Green Party candidate Grace O’Sullivan is expected to be elected to the Agriculture panel of the Seanad.
The Waterford-based former Irish surfing champion was a candidate in both the 2014 European Parliament elections and the recent general election.
Sinn Féin topped the Seanad poll on the Agriculture panel, with the party’s Mayo councillor Rose Conway-Walsh elected on the first count.
This follows the poll topping performance of Sinn Féin councillor Fintan Warfield, who was elected on the first count to the Cultural and Educational panel.
Outgoing Connemara Sinn Féin Senator Trevor Ó Clochartaigh was re-elected on the second count with Ms Conway-Walsh’s transfers.
Independent councillor and former Progressive Democrat Victor Boyhan has also been elected to the Seanad’s Agriculture panel.
Mr Boyhan is thought to be the first Independent Senator in the Seanad’s history to be elected to the vocational panel following a general election.

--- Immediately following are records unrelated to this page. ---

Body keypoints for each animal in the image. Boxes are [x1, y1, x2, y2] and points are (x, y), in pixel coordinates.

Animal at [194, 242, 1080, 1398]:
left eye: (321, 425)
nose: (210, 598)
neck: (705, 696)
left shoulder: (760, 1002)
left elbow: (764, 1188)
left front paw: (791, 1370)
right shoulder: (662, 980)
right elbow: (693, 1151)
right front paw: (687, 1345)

Outgoing Independent Senator Gerard Craughwell won his seat in a Seanad byelection.
Outgoing cathaoirleach of the Seanad Paddy Burke was re-elected, as was Fianna Fáil Senator Denis O’Donovan, who retained his seat on the Agriculture panel.
The Agriculture panel has proved a disappointment for Fine Gael.

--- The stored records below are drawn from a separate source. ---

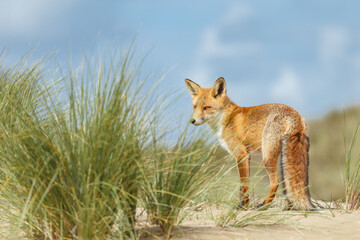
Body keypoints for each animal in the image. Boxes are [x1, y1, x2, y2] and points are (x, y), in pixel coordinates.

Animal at [186, 77, 316, 210]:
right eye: (194, 107)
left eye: (206, 108)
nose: (192, 121)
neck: (226, 119)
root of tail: (295, 114)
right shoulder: (247, 156)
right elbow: (245, 185)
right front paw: (245, 205)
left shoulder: (241, 154)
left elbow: (243, 184)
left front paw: (242, 207)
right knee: (288, 182)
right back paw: (287, 209)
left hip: (267, 157)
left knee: (275, 182)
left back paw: (264, 206)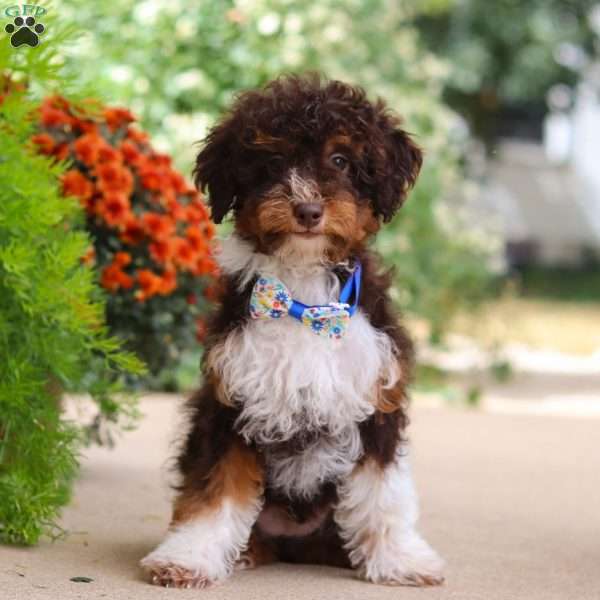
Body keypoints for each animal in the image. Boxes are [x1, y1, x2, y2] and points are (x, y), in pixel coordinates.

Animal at [138, 72, 442, 588]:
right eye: (273, 160)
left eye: (341, 159)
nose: (307, 209)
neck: (304, 295)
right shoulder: (229, 404)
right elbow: (214, 489)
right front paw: (189, 557)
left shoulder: (376, 402)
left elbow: (381, 491)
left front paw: (400, 559)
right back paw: (243, 552)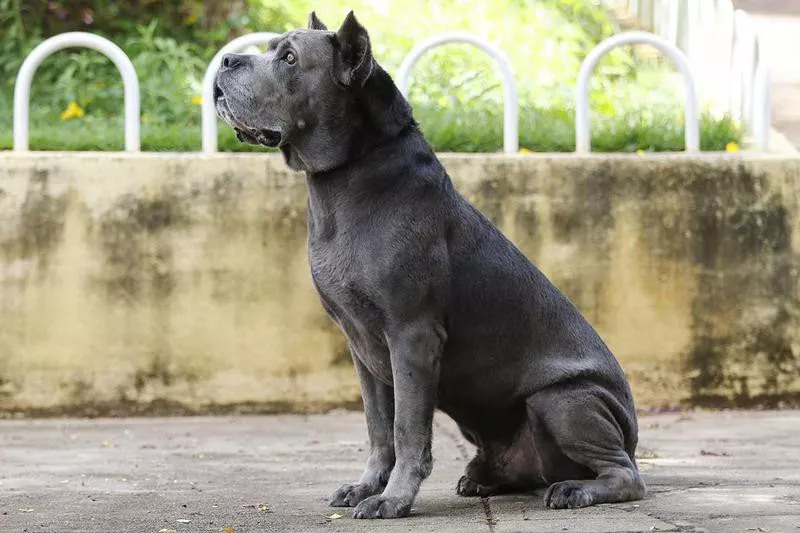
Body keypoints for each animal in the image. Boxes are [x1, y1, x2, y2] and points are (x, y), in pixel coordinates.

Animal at [216, 10, 648, 516]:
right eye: (269, 49)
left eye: (288, 58)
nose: (226, 61)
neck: (348, 174)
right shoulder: (362, 346)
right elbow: (378, 428)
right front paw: (367, 486)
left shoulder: (412, 334)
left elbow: (407, 428)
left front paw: (393, 499)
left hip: (566, 398)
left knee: (626, 474)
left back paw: (576, 490)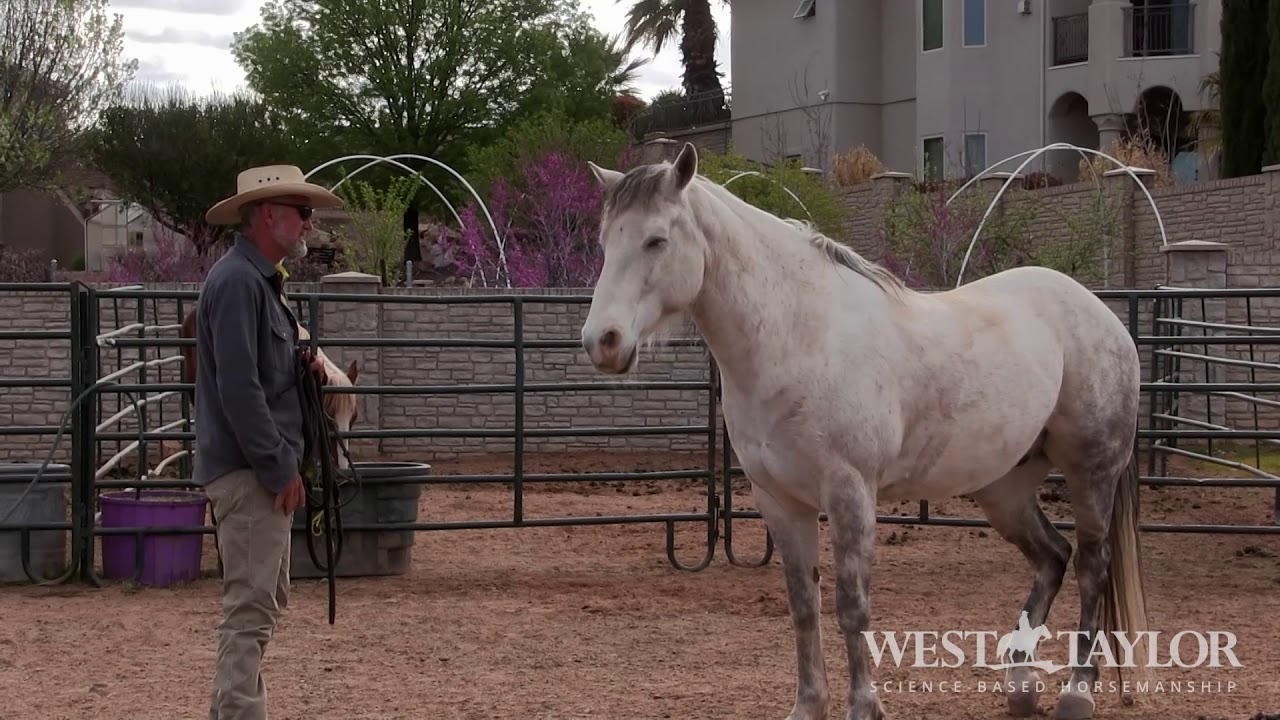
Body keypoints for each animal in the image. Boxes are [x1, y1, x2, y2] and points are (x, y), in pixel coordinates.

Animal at [578, 142, 1150, 720]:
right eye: (605, 242)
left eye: (656, 240)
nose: (602, 341)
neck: (800, 337)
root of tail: (1100, 313)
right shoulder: (779, 501)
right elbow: (803, 606)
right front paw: (808, 706)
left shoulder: (850, 493)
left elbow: (852, 607)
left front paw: (864, 706)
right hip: (1003, 490)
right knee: (1052, 557)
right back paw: (1021, 686)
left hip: (1091, 472)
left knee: (1091, 566)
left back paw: (1077, 691)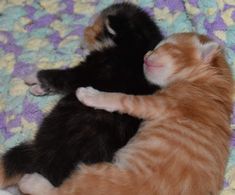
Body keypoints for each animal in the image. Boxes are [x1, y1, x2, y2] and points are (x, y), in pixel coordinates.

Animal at [0, 2, 162, 187]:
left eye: (95, 27)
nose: (84, 30)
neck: (136, 48)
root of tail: (41, 162)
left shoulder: (88, 72)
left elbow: (59, 77)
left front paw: (32, 78)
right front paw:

Outgoing Fine Gael senator Pat O’Neill, first elected to the Seanad in 2011, lost his seat, as did Co Leitrim Fine Gael senator Michael Walsh.
Former Kildare North Fine Gael TD Anthony Lawlor, who lost his Dáil seat in the general election, was unsuccessful in his attempt to be elected to the panel, as was his party colleague and former Tipperary TD Noel Coonan.

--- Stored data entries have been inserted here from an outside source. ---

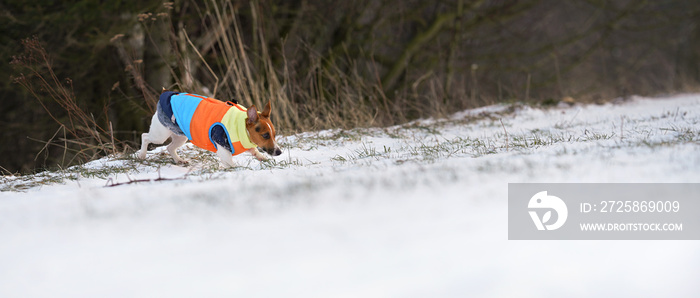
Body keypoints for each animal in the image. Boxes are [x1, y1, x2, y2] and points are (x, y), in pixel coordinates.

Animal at [137, 89, 282, 166]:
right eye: (265, 135)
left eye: (274, 135)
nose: (280, 152)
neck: (240, 125)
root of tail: (168, 94)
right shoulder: (223, 148)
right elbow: (231, 163)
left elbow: (254, 151)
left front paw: (262, 157)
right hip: (160, 134)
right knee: (145, 136)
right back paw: (142, 155)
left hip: (181, 136)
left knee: (170, 147)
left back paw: (179, 160)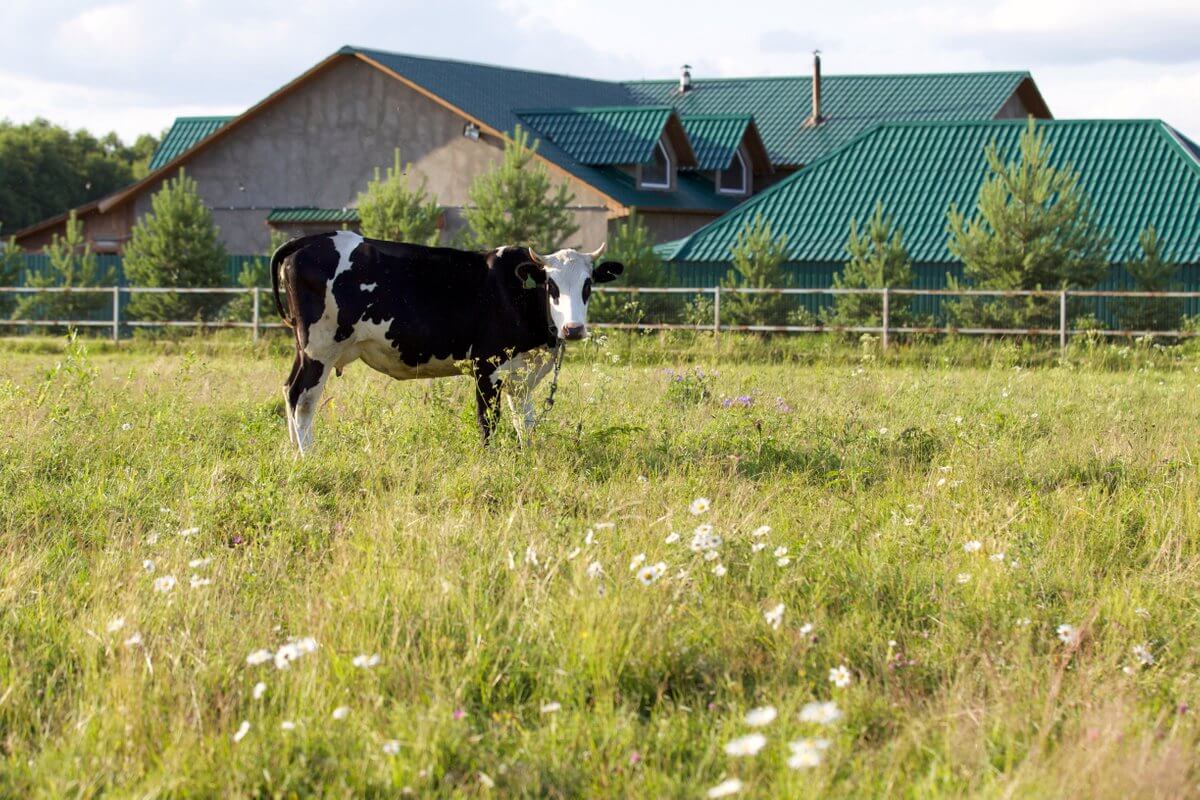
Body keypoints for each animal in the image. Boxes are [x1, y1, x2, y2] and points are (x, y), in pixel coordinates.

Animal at [270, 232, 628, 455]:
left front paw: (527, 459)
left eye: (587, 284)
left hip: (305, 350)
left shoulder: (521, 376)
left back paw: (292, 452)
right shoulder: (486, 368)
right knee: (303, 399)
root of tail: (312, 239)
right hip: (320, 349)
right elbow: (488, 422)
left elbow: (524, 424)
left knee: (288, 390)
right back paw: (309, 455)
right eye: (551, 285)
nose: (573, 329)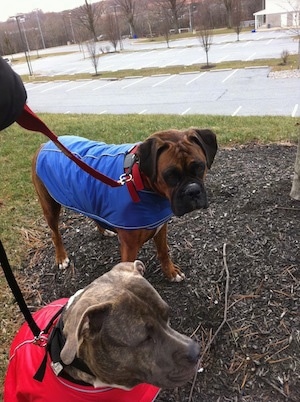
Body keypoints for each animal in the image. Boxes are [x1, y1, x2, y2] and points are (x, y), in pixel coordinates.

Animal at [31, 127, 217, 282]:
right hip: (50, 206)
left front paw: (170, 272)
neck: (139, 179)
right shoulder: (129, 248)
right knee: (55, 233)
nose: (193, 191)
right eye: (170, 175)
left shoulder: (160, 227)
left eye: (200, 167)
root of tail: (44, 144)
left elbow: (164, 252)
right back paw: (61, 257)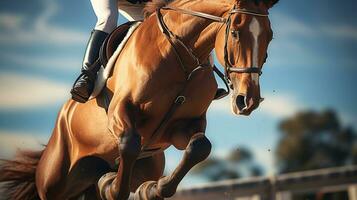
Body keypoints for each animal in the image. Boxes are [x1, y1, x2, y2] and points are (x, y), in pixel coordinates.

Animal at [0, 0, 278, 199]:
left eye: (270, 36)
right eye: (236, 32)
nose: (247, 100)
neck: (182, 58)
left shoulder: (182, 127)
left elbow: (200, 146)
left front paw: (152, 189)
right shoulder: (119, 112)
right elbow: (130, 144)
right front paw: (110, 185)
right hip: (54, 181)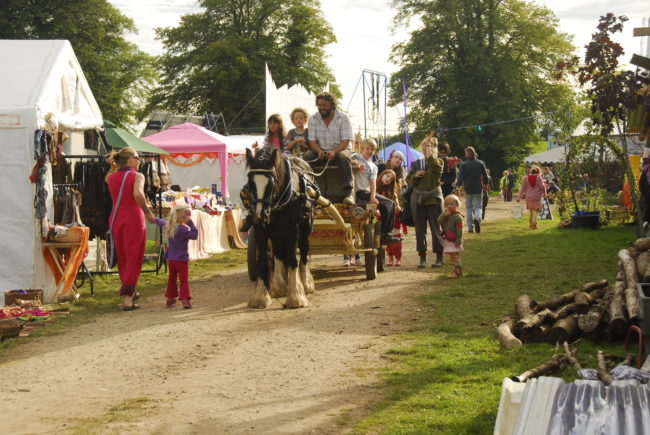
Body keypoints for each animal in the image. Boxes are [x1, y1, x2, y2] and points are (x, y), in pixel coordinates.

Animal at [242, 148, 316, 308]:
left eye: (271, 182)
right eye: (250, 182)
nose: (260, 214)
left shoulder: (293, 229)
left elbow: (293, 259)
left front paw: (296, 296)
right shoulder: (260, 229)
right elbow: (263, 262)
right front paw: (261, 296)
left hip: (305, 226)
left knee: (304, 251)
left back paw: (306, 282)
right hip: (276, 233)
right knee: (279, 254)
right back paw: (280, 286)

Culture and Educational panel
Former Fine Gael TDs Kieran O’Donnell and Gabrielle McFadden, who lost their Dáil seats in the general election, were also elected on Tuesday morning to the Cultural and Educational panel of the Seanad.
Also elected to the panel were two new Fianna Fáil Senators, solicitor Lorraine Clifford-Lee from North Dublin and Mayo GP and councillor Dr Keith Swanick.
In the Seanad vocational panel counts, the votes are multiplied by 1,000 to simplify the counting and avoid having to count fractions of votes because of the small electorate of 1,155.
A total of 1,124 of the electorate voted on this panel, which has 24 candidates for 11 seats.
Those entitled to vote on the vocational panels are the 158 new TDs, 53 of the 60 outgoing Senators (as seven were elected to the Dáil in the recent election) and 941 city and county councillors.
Each member of the electorate has a vote on each of the five vocational panels to elect 43 senators.
Thirteen former TDs who lost their Dáil seats in the general election are contesting the five panels.